Thursday, February 10, 2005

Good to Great

Our principal started the school year with a whole powerpoint presentation on the theses of the book. I was disqusted that we were attempting to model our school after corporate America, including a tobacco company! What is successful isn't always right.

Even though there are many lessons to be learned fromt the business world, schools are not corporations, and kids are not commodities.

While I agree schools are not corporations, I believe they have a lot to learn from the corporate world in terms of using best practices and replicating what works in other similar situations.

My first reaction* to Good to Great was similar to yours: why are we studying what businesses do?

But being reflexively anti-corporate isn't going to help our schools, just as being reflexively pro-corporate won't help. There are important differences between the work of public schools and the work of businesses, yet the challenges of running an organization well in a sustainable way are faced by all.

Good to Great is all about creating a "culture of discipline." The companies they studied, which went from being average or slightly above average to being way, way above average (in terms of their stock value), all had "Level 5 Leaders." I'm going to skip describing this kind of leadership, since it seems like a difficult thing to intentionally create, but it might arise organically from some of the other ideas in the book.

It's important, according to GtG, to "get the right people on the bus, in the right seats." That means hiring carefully, waiting for the right person before hiring, and if someone isn't working out, moving them to a position where they will help the organization or firing them quickly, rather than putting up with mediocrity in order to spare yourself the pain of conflict.

We talked about this on Monday. One difference between schools and businesses is that once a person is "on the bus," it is pretty hard to get him or her off the bus in a school. My school discovered this first hand when it took us about two months to fire one of our teachers this year, someone who really wasn't working out. I've spared you the details. Suffice to say that this person sat around for about a month doing random chores and reading his book because we didn't want him in the classroom and we couldn't yet fire him. So the question is, given that some red flags were raised when he applied, why and how did we end up hiring him? How can we prevent this in the future? How can we improve the interview process so that we find people who going to be a good fit for our school?

Another important idea in GtG is the "Hedgehog Concept" - taken from a fable in which a fox tries a hundred clever ideas to catch the hedgehog, but the hedgehog always protects itself by doing one thing really well, rolling up into a spiny ball. Instead of going after every interesting opportunity, GtG advocates finding the one thing your company can do best, and putting your energy and resources there. This rings true for me as a person and for me as a member of an organization. The Hedgehog Concept will be
  • something you can be the best at (not second best, not among the best, simply the best)
  • something that makes economic sense - they focus on figuring out what your denominator is - for example, for Walgreens, it was profit per customer visit, which allowed them to cluster stores to great effect... schools, naturally, aren't in it for the profit, but could we find a simple way of expressing the most fundamental indicator of our success? thinking per student/hour? learning per teacher/minute? I'm just tossing out ideas....
  • something that you are passionate about (schools have that one nailed - or at least, we SHOULD have that one nailed).

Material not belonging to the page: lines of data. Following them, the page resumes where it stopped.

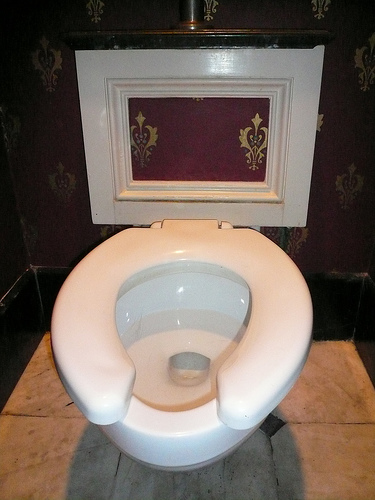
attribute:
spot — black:
[258, 413, 286, 436]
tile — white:
[0, 320, 371, 496]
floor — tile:
[6, 430, 374, 498]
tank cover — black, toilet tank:
[57, 30, 326, 49]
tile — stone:
[299, 385, 353, 441]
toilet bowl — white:
[51, 220, 313, 471]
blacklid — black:
[67, 28, 338, 52]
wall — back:
[5, 7, 371, 247]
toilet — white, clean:
[39, 213, 321, 480]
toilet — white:
[29, 109, 318, 475]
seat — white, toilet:
[45, 212, 321, 427]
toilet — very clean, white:
[47, 29, 338, 475]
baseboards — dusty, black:
[0, 263, 374, 411]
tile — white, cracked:
[293, 371, 361, 470]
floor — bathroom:
[7, 374, 59, 494]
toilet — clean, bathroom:
[48, 178, 329, 473]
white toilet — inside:
[48, 206, 321, 477]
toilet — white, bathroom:
[42, 225, 308, 478]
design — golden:
[124, 111, 163, 173]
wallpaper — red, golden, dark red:
[1, 0, 374, 268]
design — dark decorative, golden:
[128, 110, 158, 165]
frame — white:
[75, 43, 317, 230]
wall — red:
[3, 4, 363, 272]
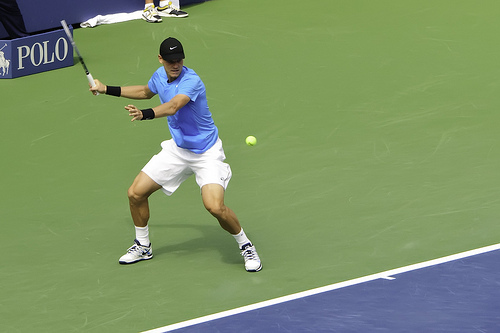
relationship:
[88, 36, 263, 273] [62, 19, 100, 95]
man swinging racket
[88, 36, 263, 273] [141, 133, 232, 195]
man wearing shorts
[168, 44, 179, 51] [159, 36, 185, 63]
nike logo on front of cap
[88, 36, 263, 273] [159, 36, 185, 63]
man wearing cap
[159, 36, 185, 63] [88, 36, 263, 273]
cap worn on man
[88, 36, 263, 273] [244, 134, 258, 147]
man addressing tennis ball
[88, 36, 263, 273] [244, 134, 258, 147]
man about to hit tennis ball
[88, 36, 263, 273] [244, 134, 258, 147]
man ready to hit tennis ball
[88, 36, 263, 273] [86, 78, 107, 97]
man has right hand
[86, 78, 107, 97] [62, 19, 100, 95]
right hand holding racket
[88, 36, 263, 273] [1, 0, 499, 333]
man has feet on tennis court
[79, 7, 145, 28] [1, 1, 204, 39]
towel laying against wall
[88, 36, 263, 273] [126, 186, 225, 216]
man has knees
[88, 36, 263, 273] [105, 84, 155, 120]
man wearing wristbands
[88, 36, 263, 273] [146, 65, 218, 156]
man wearing shirt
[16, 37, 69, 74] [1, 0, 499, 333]
polo advertisement on side of tennis court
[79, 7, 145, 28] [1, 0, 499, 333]
towel laying on tennis court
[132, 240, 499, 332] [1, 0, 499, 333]
boundary line part of tennis court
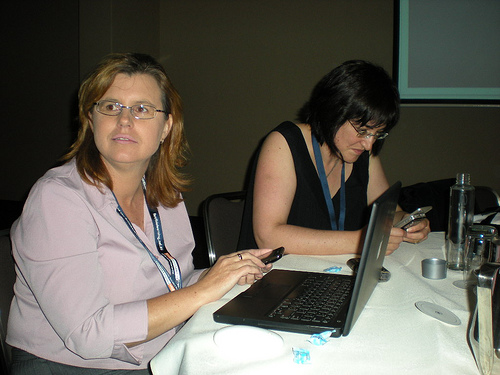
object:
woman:
[247, 58, 431, 257]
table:
[173, 232, 465, 373]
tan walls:
[112, 0, 393, 216]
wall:
[2, 0, 80, 232]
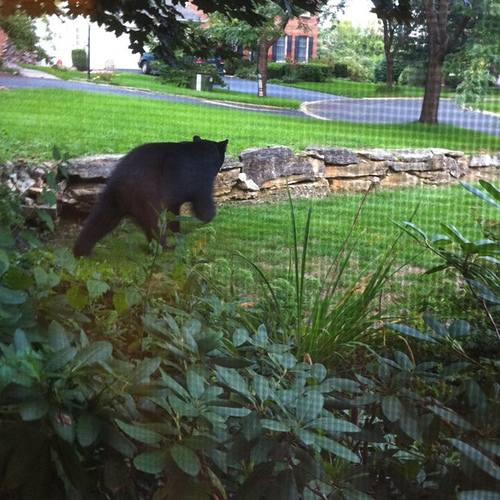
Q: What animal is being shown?
A: Bear.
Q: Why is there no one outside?
A: Safety.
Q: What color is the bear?
A: Black.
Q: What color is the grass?
A: Green.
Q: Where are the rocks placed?
A: Grass.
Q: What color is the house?
A: Red.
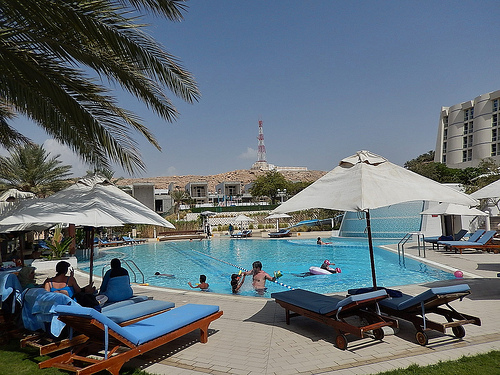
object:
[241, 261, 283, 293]
person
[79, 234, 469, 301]
pool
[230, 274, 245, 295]
person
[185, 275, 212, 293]
person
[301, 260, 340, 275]
person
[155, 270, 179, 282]
person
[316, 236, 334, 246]
person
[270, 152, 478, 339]
umbrella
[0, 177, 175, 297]
umbrella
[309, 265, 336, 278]
float toy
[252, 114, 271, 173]
pillar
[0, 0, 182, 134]
leaves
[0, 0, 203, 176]
tree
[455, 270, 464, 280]
ball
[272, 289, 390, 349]
lounge chair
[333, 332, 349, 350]
wheels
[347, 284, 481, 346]
lounge chair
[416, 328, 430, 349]
wheels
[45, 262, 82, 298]
woman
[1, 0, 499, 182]
sky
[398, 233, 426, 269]
railing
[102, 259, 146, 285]
railing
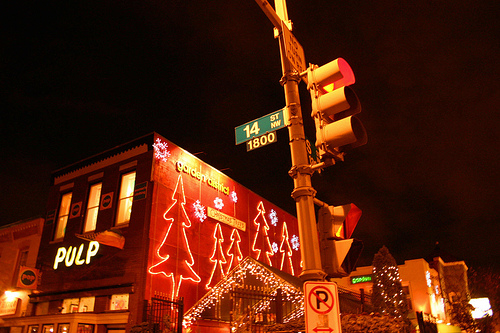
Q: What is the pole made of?
A: Metal.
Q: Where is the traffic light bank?
A: On the pole.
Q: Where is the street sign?
A: Behind the traffic lights.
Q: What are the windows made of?
A: Glass.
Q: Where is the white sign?
A: Low on the pole.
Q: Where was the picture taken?
A: A street corner.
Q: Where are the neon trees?
A: On the side of the building.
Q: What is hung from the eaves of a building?
A: Christmas lights.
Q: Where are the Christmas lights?
A: On the eaves of a building and a tree.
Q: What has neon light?
A: Pines trees.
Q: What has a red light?
A: The traffic light.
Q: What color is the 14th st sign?
A: Green.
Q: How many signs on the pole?
A: Two.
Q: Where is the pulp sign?
A: The building.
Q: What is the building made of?
A: Brick.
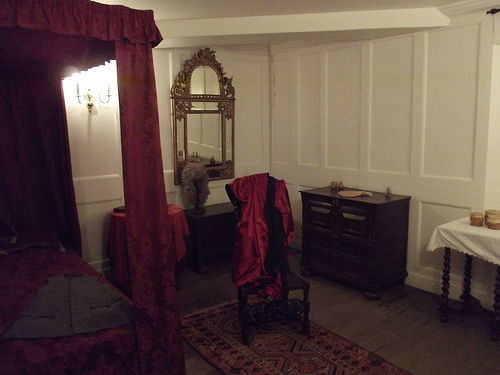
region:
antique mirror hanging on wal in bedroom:
[170, 45, 235, 187]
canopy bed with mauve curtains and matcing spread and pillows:
[1, 0, 187, 373]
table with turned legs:
[426, 209, 499, 341]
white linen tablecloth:
[424, 213, 499, 266]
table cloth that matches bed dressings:
[106, 204, 193, 289]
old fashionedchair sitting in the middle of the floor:
[223, 171, 314, 348]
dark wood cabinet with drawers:
[296, 178, 413, 303]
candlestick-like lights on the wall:
[73, 58, 113, 117]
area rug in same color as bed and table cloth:
[178, 291, 413, 373]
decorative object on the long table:
[181, 155, 211, 218]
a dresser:
[301, 175, 411, 297]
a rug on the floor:
[237, 344, 324, 373]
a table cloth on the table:
[447, 228, 482, 248]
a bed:
[1, 246, 93, 334]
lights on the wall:
[68, 83, 115, 108]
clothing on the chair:
[222, 183, 294, 286]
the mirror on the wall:
[176, 100, 237, 171]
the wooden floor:
[355, 302, 426, 344]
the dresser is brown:
[303, 180, 401, 293]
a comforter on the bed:
[5, 263, 112, 331]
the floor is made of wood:
[336, 291, 435, 349]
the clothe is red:
[226, 177, 303, 297]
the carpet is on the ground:
[185, 304, 382, 374]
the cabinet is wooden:
[307, 175, 411, 301]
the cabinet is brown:
[298, 181, 406, 291]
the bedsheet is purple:
[17, 234, 92, 373]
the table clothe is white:
[434, 216, 498, 266]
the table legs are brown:
[427, 260, 497, 323]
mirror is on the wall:
[184, 83, 229, 166]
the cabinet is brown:
[180, 199, 249, 265]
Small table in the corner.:
[438, 203, 496, 255]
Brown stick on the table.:
[432, 235, 462, 337]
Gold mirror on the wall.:
[164, 51, 255, 182]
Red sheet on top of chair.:
[228, 171, 308, 301]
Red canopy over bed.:
[5, 1, 187, 332]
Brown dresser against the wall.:
[310, 178, 404, 283]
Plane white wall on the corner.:
[300, 21, 445, 133]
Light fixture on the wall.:
[68, 76, 119, 124]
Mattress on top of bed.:
[31, 228, 93, 320]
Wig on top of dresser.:
[167, 155, 228, 220]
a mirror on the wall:
[93, 11, 424, 225]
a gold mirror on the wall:
[139, 39, 354, 271]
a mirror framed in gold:
[169, 44, 371, 300]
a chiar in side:
[187, 146, 327, 366]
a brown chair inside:
[162, 143, 352, 360]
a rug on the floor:
[136, 218, 366, 373]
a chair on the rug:
[179, 138, 388, 364]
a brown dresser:
[272, 129, 486, 303]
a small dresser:
[275, 147, 487, 348]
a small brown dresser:
[237, 123, 498, 362]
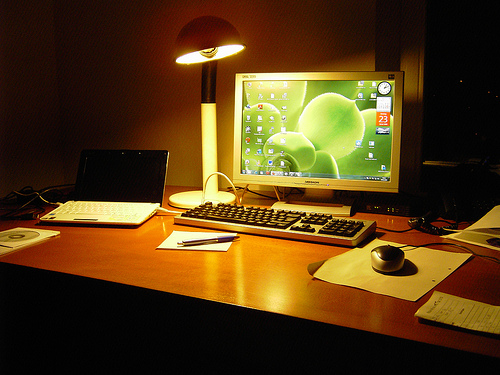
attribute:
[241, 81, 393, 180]
desktop — green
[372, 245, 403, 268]
mouse — black, silver, grey, white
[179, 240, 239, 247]
pen — blue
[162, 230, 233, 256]
notebook — white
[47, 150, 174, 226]
laptop — black, white, silver, small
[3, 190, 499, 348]
desk — brown, wooden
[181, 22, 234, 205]
lamp — metal, on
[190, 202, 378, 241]
keyboard — grey, black, silver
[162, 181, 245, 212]
wire — black, white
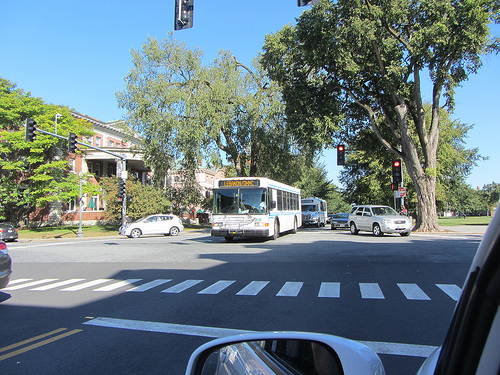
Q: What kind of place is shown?
A: It is a road.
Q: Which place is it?
A: It is a road.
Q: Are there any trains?
A: No, there are no trains.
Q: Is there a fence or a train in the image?
A: No, there are no trains or fences.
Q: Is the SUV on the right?
A: Yes, the SUV is on the right of the image.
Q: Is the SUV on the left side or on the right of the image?
A: The SUV is on the right of the image.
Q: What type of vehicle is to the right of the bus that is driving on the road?
A: The vehicle is a SUV.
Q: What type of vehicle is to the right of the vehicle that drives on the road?
A: The vehicle is a SUV.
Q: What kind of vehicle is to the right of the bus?
A: The vehicle is a SUV.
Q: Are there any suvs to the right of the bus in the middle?
A: Yes, there is a SUV to the right of the bus.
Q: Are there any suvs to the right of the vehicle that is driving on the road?
A: Yes, there is a SUV to the right of the bus.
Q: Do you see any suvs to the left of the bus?
A: No, the SUV is to the right of the bus.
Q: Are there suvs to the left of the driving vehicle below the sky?
A: No, the SUV is to the right of the bus.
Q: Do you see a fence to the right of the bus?
A: No, there is a SUV to the right of the bus.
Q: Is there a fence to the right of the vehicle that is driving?
A: No, there is a SUV to the right of the bus.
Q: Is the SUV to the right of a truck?
A: No, the SUV is to the right of the bus.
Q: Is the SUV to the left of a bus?
A: No, the SUV is to the right of a bus.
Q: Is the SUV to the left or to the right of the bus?
A: The SUV is to the right of the bus.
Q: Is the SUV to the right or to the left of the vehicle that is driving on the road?
A: The SUV is to the right of the bus.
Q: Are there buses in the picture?
A: Yes, there is a bus.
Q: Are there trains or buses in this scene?
A: Yes, there is a bus.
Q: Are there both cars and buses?
A: Yes, there are both a bus and a car.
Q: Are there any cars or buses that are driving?
A: Yes, the bus is driving.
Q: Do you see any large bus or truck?
A: Yes, there is a large bus.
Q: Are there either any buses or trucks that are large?
A: Yes, the bus is large.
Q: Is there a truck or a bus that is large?
A: Yes, the bus is large.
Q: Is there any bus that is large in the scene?
A: Yes, there is a large bus.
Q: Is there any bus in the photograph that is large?
A: Yes, there is a bus that is large.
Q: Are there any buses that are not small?
A: Yes, there is a large bus.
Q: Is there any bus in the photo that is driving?
A: Yes, there is a bus that is driving.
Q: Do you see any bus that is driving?
A: Yes, there is a bus that is driving.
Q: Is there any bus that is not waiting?
A: Yes, there is a bus that is driving.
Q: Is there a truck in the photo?
A: No, there are no trucks.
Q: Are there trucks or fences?
A: No, there are no trucks or fences.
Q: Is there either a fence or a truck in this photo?
A: No, there are no trucks or fences.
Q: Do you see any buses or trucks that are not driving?
A: No, there is a bus but it is driving.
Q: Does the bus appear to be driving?
A: Yes, the bus is driving.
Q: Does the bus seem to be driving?
A: Yes, the bus is driving.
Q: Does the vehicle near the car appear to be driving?
A: Yes, the bus is driving.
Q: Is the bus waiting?
A: No, the bus is driving.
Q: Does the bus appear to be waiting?
A: No, the bus is driving.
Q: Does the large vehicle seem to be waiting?
A: No, the bus is driving.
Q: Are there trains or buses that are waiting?
A: No, there is a bus but it is driving.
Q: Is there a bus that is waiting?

That doesn't seem too scary and corporate to me. It's a good way to live a life, and a good way to run an organization - making your decisions align with one unifying idea. The hard part, of course, is how you figure out what that unifying idea will be that will make everything else fall into place. GtG cautions that you won't figure out your Hedgehog Concept in one weekend retreat or even, most likely, in a year... it takes time, dialogue, revision. So, it's a great description, but what's the prescription? If you have the right people on the bus, will you eventually come to a Hedgehog Concept? Or is it not that easy?

Overall, the book isn't likely to revolutionize my schools or any school. But it renewed my commitment to the idea that we need to find people who work hard because they care about doing the best possible job, and then, we need to stay focused on "the bottom line" (to drop another corporate phrase).

*Ok, my first reaction was, "Crap! I have to read another badly-written corporate self-help book full of cheesy anecdotes about Enron!" But it turns out that while that describes The 17 Indisputable Laws of Teamwork perfectly, Good to Great is bearably-written and not cheesy. In fact, it's based on data gathered from financial documents, interviews, etc.